What the task requires: Transcribe the rest of the listing below, starting with the line that contains "right wrist: (610, 488)" and ending with the last line, exactly as written.

Supplied entries:

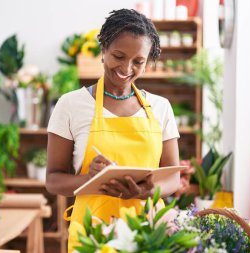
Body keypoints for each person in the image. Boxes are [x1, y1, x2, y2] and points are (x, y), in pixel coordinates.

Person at [46, 8, 192, 252]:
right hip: (91, 236)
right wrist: (88, 179)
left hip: (148, 236)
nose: (127, 68)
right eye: (119, 56)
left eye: (138, 61)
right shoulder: (71, 105)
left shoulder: (160, 107)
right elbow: (53, 180)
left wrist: (146, 191)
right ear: (103, 49)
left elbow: (172, 177)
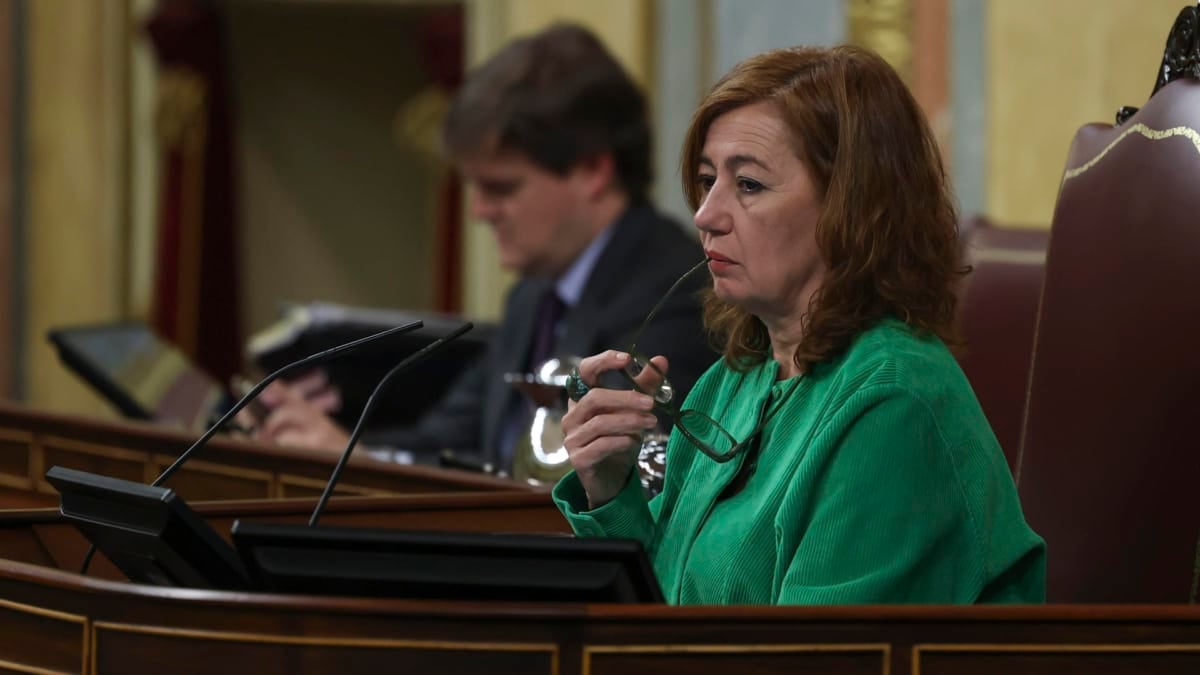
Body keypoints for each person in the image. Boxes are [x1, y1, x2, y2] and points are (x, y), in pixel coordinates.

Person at [555, 45, 1046, 604]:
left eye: (748, 185)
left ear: (851, 207)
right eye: (707, 180)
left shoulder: (891, 403)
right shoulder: (736, 379)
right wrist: (610, 488)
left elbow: (816, 647)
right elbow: (663, 607)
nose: (705, 215)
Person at [253, 24, 714, 474]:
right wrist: (335, 451)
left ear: (592, 170)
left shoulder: (674, 294)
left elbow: (602, 477)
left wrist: (358, 464)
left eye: (501, 188)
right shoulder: (533, 295)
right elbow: (444, 442)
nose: (478, 212)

Final answer:
right wrist: (610, 488)
left elbow: (816, 647)
right elbow: (663, 607)
nose: (705, 215)
Person at [253, 24, 714, 474]:
right wrist: (335, 451)
left ear: (592, 170)
left shoulder: (674, 294)
left elbow: (602, 477)
left wrist: (358, 464)
left eye: (501, 188)
right shoulder: (533, 295)
right elbow: (444, 442)
nose: (478, 212)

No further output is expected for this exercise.